- **DATA LISTING**:
● ● ●

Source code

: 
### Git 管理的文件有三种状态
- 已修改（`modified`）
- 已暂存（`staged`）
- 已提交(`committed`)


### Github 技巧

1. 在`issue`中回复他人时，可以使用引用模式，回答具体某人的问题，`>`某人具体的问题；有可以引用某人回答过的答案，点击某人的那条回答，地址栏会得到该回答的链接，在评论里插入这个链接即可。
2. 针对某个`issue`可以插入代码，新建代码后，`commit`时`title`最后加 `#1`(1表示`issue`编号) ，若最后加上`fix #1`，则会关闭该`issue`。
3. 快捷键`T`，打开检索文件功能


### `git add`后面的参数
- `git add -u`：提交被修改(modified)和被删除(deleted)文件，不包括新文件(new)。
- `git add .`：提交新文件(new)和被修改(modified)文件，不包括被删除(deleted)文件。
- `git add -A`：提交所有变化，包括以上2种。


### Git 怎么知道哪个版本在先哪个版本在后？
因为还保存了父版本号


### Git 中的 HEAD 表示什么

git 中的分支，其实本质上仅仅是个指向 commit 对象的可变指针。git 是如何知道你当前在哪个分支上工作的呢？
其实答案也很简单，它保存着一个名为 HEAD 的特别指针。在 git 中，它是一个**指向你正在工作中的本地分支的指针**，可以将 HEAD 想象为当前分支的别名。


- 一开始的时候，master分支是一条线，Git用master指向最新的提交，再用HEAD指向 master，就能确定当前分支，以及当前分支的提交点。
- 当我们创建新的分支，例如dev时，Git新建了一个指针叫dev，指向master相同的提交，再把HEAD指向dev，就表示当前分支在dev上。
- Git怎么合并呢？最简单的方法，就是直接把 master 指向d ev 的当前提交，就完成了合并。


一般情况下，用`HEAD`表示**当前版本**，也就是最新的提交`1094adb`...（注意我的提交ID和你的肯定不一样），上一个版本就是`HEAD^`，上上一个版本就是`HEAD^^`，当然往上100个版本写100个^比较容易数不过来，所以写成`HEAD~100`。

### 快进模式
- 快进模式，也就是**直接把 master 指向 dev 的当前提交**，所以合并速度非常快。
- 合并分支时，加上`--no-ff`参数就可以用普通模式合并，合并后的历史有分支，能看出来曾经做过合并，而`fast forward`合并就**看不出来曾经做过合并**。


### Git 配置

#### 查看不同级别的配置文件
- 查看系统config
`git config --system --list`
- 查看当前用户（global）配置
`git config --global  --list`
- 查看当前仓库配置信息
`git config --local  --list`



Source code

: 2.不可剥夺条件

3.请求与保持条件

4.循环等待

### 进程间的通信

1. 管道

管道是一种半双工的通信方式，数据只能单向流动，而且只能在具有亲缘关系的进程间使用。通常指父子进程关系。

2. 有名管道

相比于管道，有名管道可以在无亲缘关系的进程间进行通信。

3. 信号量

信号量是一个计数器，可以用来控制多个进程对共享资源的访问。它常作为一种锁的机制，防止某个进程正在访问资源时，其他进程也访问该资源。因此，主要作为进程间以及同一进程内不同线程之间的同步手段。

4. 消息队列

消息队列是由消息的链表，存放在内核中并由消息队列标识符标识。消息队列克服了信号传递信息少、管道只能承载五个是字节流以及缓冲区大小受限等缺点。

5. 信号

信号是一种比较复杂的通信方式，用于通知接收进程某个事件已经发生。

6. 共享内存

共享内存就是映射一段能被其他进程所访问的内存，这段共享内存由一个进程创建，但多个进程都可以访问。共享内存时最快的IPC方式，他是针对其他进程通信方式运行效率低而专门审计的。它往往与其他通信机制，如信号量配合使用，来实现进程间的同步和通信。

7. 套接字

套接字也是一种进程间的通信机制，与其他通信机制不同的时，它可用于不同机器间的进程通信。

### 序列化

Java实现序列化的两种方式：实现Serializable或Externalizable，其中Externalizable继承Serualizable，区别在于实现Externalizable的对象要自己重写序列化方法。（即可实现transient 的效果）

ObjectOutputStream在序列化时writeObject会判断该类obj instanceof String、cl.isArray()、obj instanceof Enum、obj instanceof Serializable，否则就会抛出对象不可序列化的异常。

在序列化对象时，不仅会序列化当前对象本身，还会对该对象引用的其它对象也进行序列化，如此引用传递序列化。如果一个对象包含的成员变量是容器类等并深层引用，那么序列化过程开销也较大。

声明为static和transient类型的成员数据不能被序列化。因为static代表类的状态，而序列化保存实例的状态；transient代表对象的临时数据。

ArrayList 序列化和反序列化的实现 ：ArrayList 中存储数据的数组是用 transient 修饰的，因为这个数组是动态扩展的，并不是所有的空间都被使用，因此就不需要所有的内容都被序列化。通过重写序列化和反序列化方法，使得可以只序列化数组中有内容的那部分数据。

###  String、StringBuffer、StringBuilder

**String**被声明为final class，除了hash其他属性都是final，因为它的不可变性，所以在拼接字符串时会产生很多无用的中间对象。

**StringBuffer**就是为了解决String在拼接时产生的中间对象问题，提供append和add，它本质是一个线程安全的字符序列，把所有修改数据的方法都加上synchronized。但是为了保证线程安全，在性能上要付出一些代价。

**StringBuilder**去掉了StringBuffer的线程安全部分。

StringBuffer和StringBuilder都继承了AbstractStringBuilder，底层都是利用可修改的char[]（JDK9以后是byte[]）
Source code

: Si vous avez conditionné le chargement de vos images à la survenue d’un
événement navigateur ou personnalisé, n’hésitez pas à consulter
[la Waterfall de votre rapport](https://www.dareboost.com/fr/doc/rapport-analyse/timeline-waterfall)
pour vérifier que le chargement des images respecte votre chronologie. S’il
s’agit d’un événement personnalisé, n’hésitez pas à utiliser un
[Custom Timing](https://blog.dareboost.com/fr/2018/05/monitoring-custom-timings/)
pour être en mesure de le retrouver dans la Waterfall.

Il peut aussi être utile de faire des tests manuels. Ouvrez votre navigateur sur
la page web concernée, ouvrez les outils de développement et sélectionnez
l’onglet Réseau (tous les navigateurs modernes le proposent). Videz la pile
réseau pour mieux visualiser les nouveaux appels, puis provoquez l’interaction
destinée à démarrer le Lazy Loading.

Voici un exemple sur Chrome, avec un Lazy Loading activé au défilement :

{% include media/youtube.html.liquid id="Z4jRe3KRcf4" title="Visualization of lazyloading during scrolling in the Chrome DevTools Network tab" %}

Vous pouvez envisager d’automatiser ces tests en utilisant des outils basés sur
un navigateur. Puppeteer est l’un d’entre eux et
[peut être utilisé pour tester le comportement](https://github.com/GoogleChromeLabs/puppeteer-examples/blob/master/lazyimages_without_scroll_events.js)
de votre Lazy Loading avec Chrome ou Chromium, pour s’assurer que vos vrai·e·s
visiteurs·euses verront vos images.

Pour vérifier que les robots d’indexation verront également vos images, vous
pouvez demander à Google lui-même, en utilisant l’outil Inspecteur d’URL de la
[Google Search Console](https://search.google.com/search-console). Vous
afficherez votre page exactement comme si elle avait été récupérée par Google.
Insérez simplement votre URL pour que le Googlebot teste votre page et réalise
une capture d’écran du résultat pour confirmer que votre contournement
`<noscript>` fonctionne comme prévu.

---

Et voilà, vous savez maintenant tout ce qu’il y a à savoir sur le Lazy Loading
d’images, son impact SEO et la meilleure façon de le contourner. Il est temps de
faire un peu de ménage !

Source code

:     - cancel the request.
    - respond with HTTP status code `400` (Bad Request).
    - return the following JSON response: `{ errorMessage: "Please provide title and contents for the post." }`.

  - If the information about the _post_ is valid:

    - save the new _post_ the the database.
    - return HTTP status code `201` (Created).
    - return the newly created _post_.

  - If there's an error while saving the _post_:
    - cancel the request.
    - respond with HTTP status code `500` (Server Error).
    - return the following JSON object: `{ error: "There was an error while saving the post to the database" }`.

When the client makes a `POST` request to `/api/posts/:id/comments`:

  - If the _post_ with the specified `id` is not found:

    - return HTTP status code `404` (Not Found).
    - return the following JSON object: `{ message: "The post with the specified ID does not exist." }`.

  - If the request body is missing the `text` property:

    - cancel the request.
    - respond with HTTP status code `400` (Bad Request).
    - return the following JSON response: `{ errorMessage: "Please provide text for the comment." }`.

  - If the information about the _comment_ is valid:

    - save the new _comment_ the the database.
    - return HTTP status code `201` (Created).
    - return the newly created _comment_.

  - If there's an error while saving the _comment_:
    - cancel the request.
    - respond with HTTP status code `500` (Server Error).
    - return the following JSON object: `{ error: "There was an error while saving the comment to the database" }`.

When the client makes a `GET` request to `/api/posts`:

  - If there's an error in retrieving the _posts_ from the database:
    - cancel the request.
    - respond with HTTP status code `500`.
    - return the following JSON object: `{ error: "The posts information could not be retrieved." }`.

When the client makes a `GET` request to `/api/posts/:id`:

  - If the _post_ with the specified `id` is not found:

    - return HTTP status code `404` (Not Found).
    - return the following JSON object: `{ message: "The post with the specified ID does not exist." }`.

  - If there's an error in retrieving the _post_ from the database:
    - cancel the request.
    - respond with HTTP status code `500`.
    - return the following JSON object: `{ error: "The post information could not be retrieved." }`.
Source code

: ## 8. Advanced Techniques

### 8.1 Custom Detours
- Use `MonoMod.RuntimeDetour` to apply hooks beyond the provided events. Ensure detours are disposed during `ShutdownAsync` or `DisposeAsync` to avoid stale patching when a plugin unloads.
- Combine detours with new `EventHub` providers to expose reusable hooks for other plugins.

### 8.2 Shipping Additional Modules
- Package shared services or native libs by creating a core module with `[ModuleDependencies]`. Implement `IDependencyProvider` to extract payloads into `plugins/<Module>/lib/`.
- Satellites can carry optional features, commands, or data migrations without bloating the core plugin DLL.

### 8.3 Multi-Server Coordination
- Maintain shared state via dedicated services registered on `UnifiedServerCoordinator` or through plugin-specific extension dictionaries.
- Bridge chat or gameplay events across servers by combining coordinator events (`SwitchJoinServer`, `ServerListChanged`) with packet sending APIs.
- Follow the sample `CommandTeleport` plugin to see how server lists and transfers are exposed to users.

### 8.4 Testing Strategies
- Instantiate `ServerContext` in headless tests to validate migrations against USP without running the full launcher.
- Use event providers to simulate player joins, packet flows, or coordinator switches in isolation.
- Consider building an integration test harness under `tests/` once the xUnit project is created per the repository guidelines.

● ● ●

Please rewrite the lines between the one holding "8. Advanced Techniques" and the one holding "- Combine detours", inclusive, swapping "hooks" for "patches" and changing nothing else.

- **SOLUTION BELOW**:
: ## 8. Advanced Techniques

### 8.1 Custom Detours
- Use `MonoMod.RuntimeDetour` to apply patches beyond the provided events. Ensure detours are disposed during `ShutdownAsync` or `DisposeAsync` to avoid stale patching when a plugin unloads.
- Combine detours with new `EventHub` providers to expose reusable patches for other plugins.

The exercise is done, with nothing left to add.